POLÉMIQUE La controverse sur le vaccin Gardasil, destiné à prévenir les maladies provoquées par les papillomavirus humains (HPV)(1), ne s’éteint pas. Des médecins et des députés continuent d’estimer qu’il est urgent d’attendre.

François Hollande a annoncé en février le doublement de la couverture vaccinale contre le cancer du col de l’utérus (de 30 à 60 %) d’ici à 2019 et le Plan cancer 2014-2019 prévoit en outre d’expérimenter « l’acceptabilité d’une vaccination en milieu scolaire ». La vaccination connaît en effet « une inflexion depuis 2010 ». Selon le Plan cancer, les raisons en seraient la crainte d’effets secondaires et un reste à charge élevé (environ 120 euros).

2 092 notifications d’effets indésirables

L’argument financier est de taille, mais la méfiance reste grande quant à l’efficacité de ce vaccin et sur ses effets secondaires.
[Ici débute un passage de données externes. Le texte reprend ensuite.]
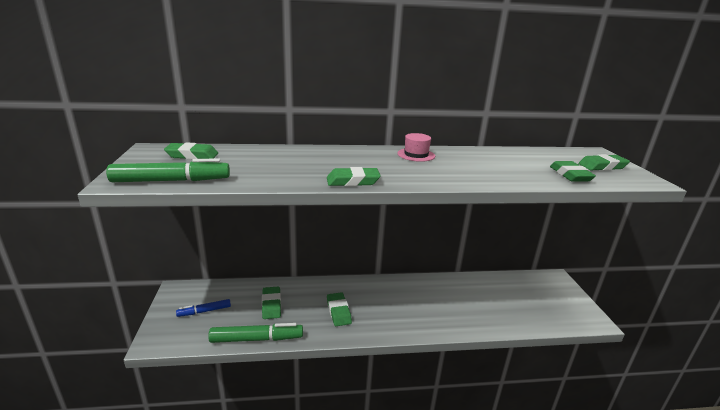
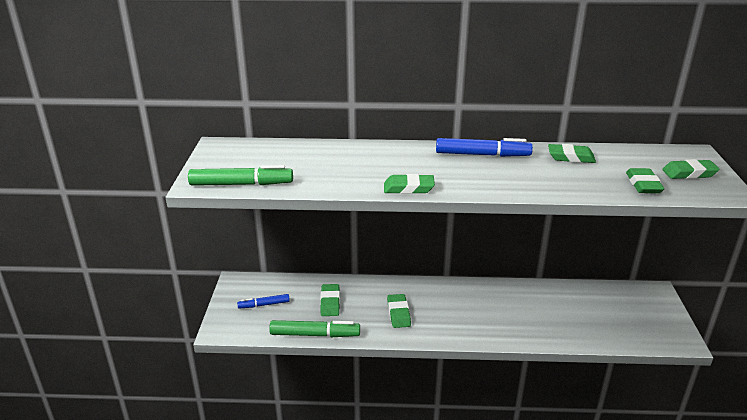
camera: 10 degrees right, 5 degrees up
(192, 155) = (256, 154): green eraser -> green eraser (571, 157)
(416, 155) = (482, 155): pink hat -> blue marker

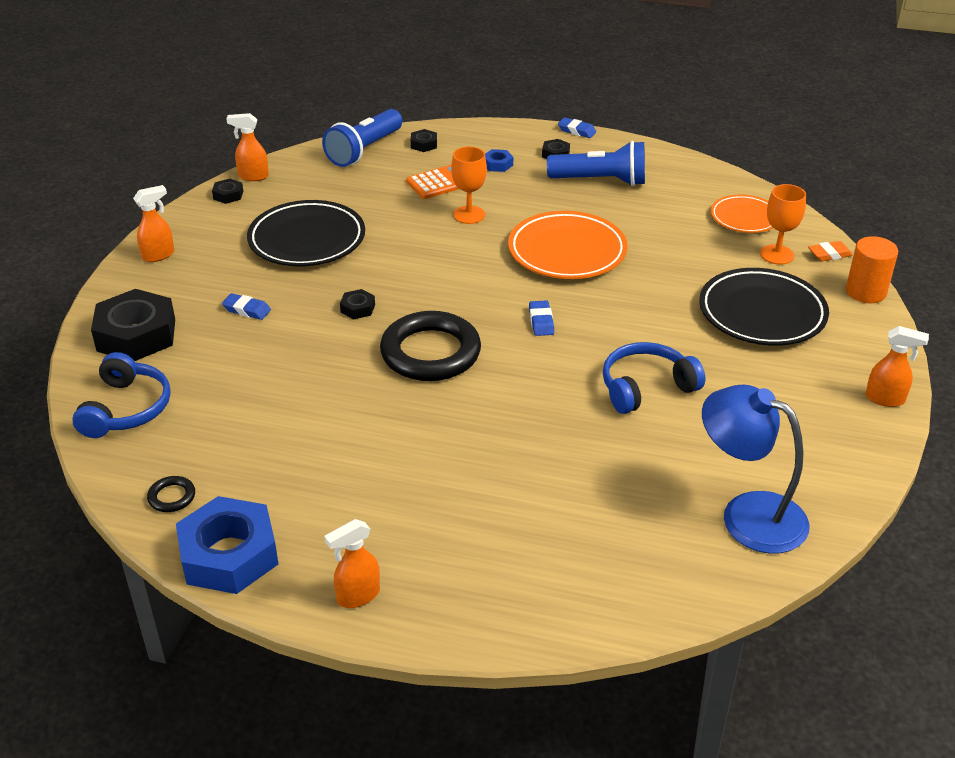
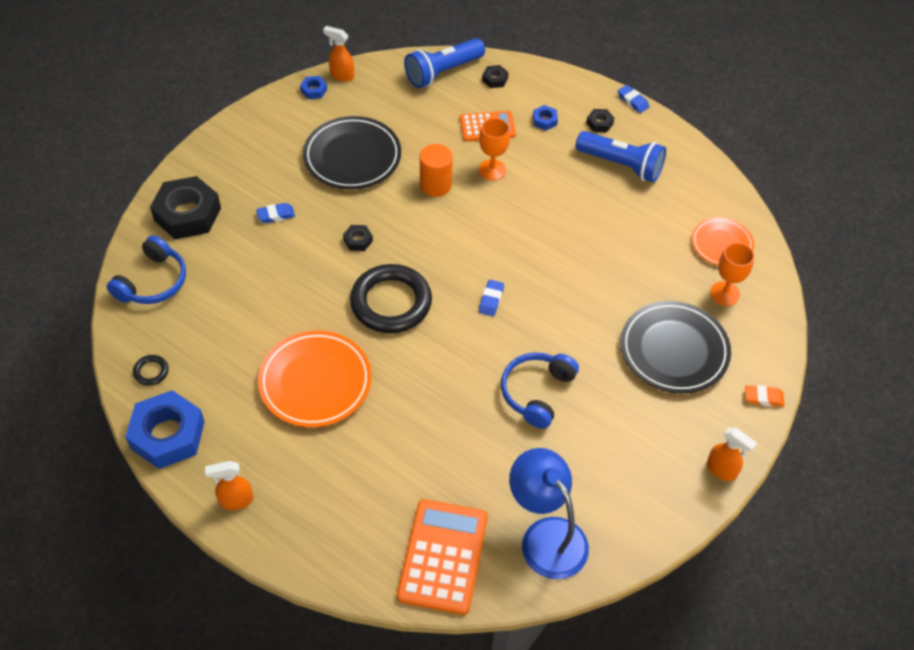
camera: 20 degrees right, 15 degrees up
(159, 255) = (235, 139): orange spray bottle -> none
(228, 195) = (314, 90): black nut -> blue nut
(246, 310) = (276, 215): blue eraser -> blue eraser turned 60 degrees counterclockwise
(567, 251) = (550, 234): orange plate -> orange plate (315, 382)
(646, 387) = (537, 392): blue headphones -> blue headphones turned 60 degrees counterclockwise
(646, 572) = (442, 556): none -> orange calculator
(829, 254) = (770, 308): orange eraser -> orange eraser (763, 398)
(865, 292) = (776, 357): orange cylinder -> orange cylinder (435, 185)

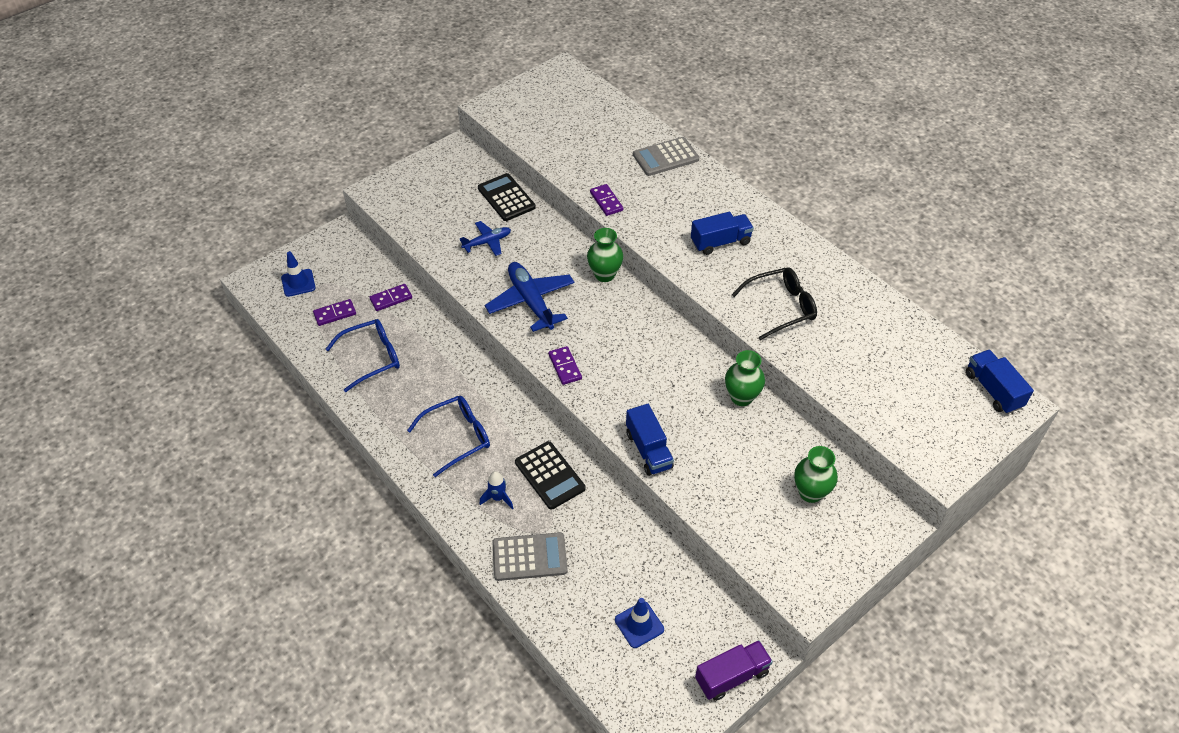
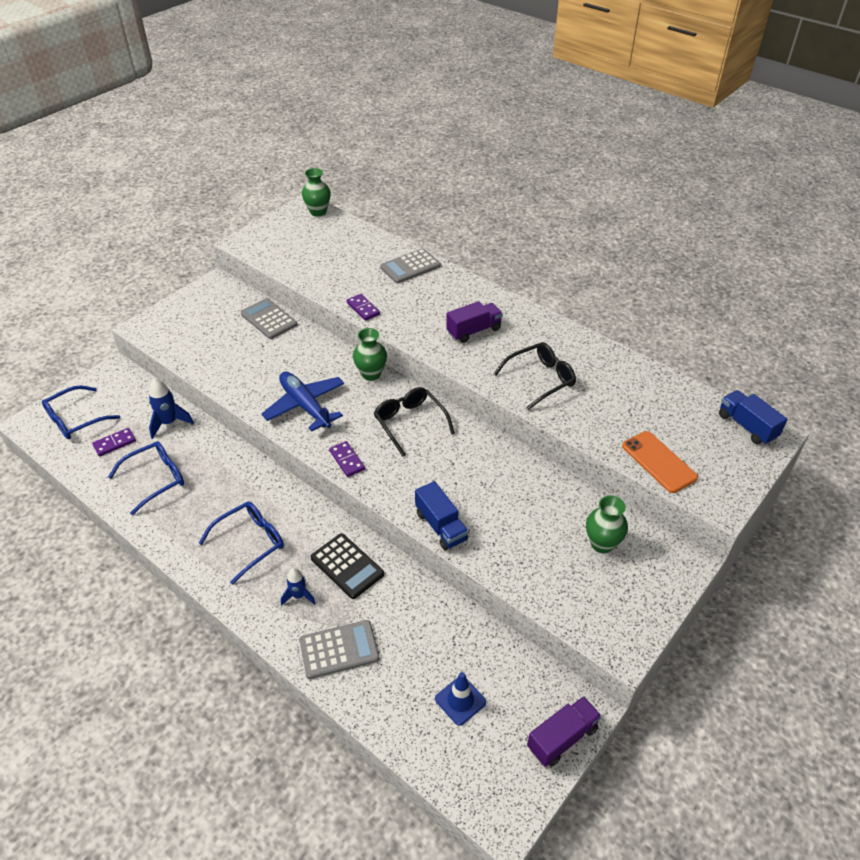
camera: 10 degrees left, 5 degrees down
(298, 283) = (75, 420): blue traffic cone -> blue glasses
(391, 299) = (169, 423): purple domino -> blue rocket
(487, 242) = (256, 359): blue plane -> none
(506, 198) = (269, 319): black calculator -> grey calculator
(636, 335) = (410, 423): none -> black glasses
(720, 242) = (473, 331): blue truck -> purple truck
(741, 397) = (518, 466): green vase -> green vase (318, 212)
(886, 416) = (658, 462): none -> orange phone

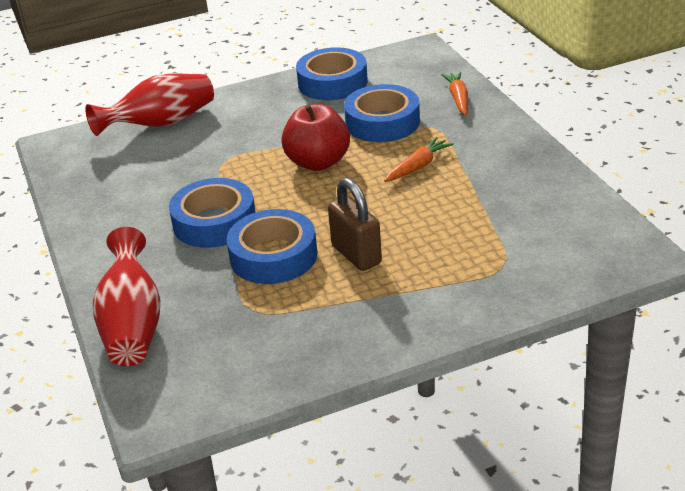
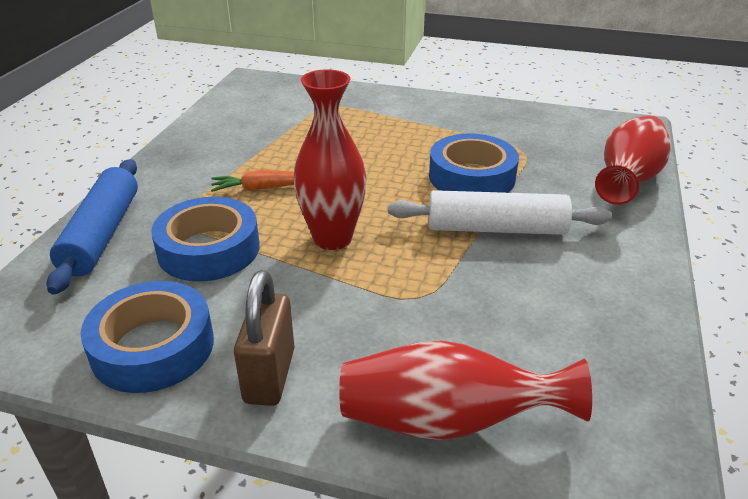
camera: 145 degrees left, 0 degrees up
(214, 222) = (496, 228): blue tape -> white rolling pin
(318, 162) = (332, 238): red apple -> red vase
(356, 254) = (409, 150): brown padlock -> brown padlock (269, 375)
(458, 98) = (102, 234): orange carrot -> blue rolling pin

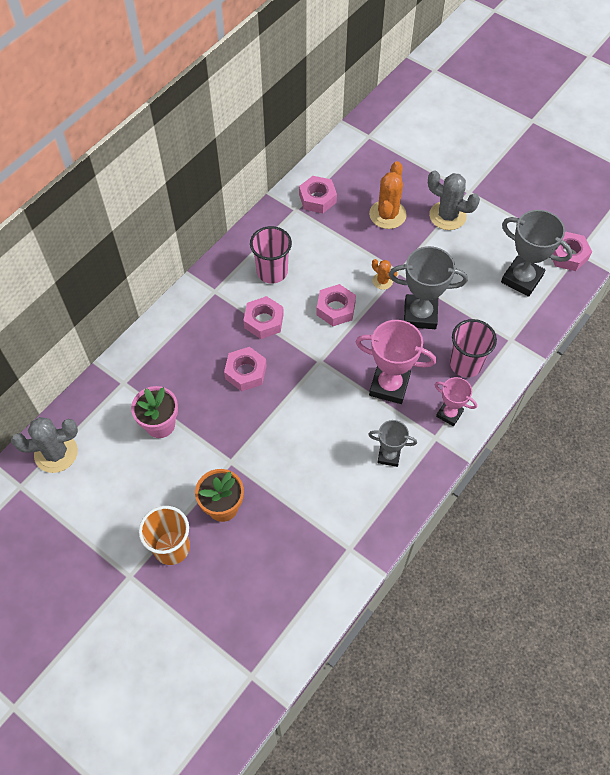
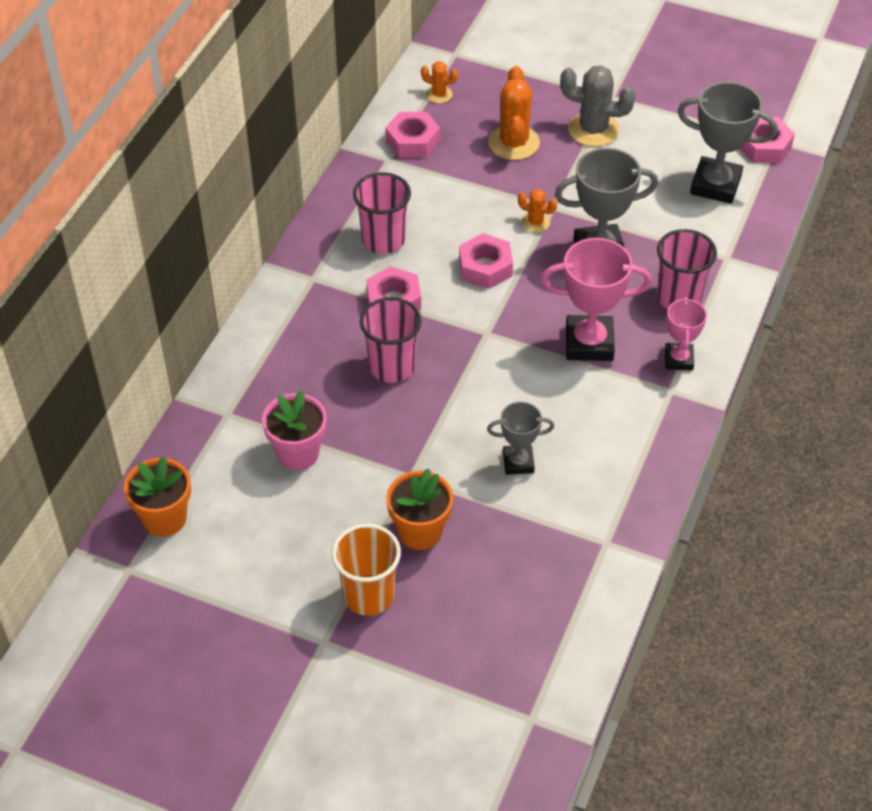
camera: 15 degrees left, 10 degrees down
(56, 453) = (164, 518): grey cactus -> orange flower pot
(246, 372) = (392, 366): pink nut -> pink cup
(347, 166) = (439, 94): none -> orange cactus
(389, 455) = (618, 424): grey trophy -> grey trophy (518, 462)
(449, 414) = (678, 359): pink trophy -> pink trophy turned 75 degrees clockwise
En novembre 2013, la première plainte d’une femme vaccinée par le Gardasil et ayant développé des troubles neurologiques graves après une vaccination contre le HPV a été déposée. Plus de vingt autres ont suivi depuis.

De 2006, date du début de la commercialisation de ce vaccin, à septembre 2013, 5,5 millions de doses ont été distribuées et 2 092 notifications d’effets indésirables, dont 503 graves, ont été recueillies par l’Agence nationale de sécurité du médicament (ANSM). « La majorité de ces notifications (76 %) correspond donc à des cas non graves », précise l’agence dans son actualisation des données de sécurité sur le Gardasil d’avril 2014(2), et le nombre de manifestations auto-immunes « reste faible » avec 127 cas notifiés en France, dont 17 cas de sclérose en plaques.

Par ailleurs, l’ANSM souligne que les études de suivi du vaccin « n’ont pas mis en évidence d’éléments remettant en cause son efficacité » ni « le bénéfice attendu au regard des risques de ce vaccin ». Elle considère toutefois nécessaire de « consolider ces données » en lançant avec la Caisse nationale de l’Assurance maladie des travailleurs salariés une étude pharmaco-épidémiologique sur la survenue de maladies auto-immunes chez les femmes vaccinées et de maintenir le dispositif de surveillance renforcée du Gardasil.

Une lettre au président

Alors qu’en avril, six sociétés savantes ont lancé une contre-pétition en faveur de la vaccination anti-HPV(3), les détracteurs du vaccin, eux, ne semblent pas rassurés. Pour la députée européenne Michèle Rivasi (Europe écologie), le rapport bénéfice-risque du Gardasil n’est pas suffisamment documenté et elle a demandé en avril un moratoire sur sa commercialisation. En mai, le député de Haute-Garonne (PS) Gérard Bapt demande, dans une lettre au président de la République, s’attendre les résultats de l’étude pharmaco-épidémiologique de l’ANSM avant de décider de généraliser la vaccination des collégiennes. Selon lui, la preuve scientifique de l’efficacité du Gardasil ne pourra être apportée « que dans de nombreuses années » et « les nombreuses voix de praticiens et de scientifiques » qui doutent du rapport bénéfice-risque de la vaccination anti-HPV doivent être écoutées.

Gérard Bapt demande également que soit lancée une étude médico-économique pour « évaluer l’intérêt de santé publique d’un investissement (…) de l’ordre de 100 millions chaque année » qui s’ajouterait à celui du dépistage des lésions par frottis (Bulletin épidémiologique hebdomadaire du 20 mai 2014) toujours indispensable – et efficace, même chez les femmes vaccinées.

D’autres voix s’élèvent contre le Gardasil. Le Dr Philippe de Chazournes, médecin généraliste à Saint-Denis de La Réunion, a lancé une pétition. Selon lui, les données qui sous-tendent le discours et l’AMM de ce vaccin sont erronées et il serait beaucoup moins efficace qu’annoncé. Il estime aussi que l’injonction d’utilisation de ce vaccin est injustifiée.

Signe des temps, en juin, Sanofi Pasteur-MSD, qui produit le Gardasil(4), a lancé une campagne en faveur des « moyens de prévention » des infections à papillomavirus dans la presse “santé” et des magazines féminins.

(1) Telles, rappelle l’ANSM, les lésions précancéreuses de l’appareil génital féminin (col de l’utérus, vulve et vagin), le cancer du col de l’utérus et les verrues génitales.

(2) À lire par le raccourci bit.ly/1lo7hTo

(3) À lire par le raccourci svy.mk/1l6vbkm

(4) Le vaccin anti-HPV?le plus utilisé en France face au Cervarix, produit par GlaxoSmithKline.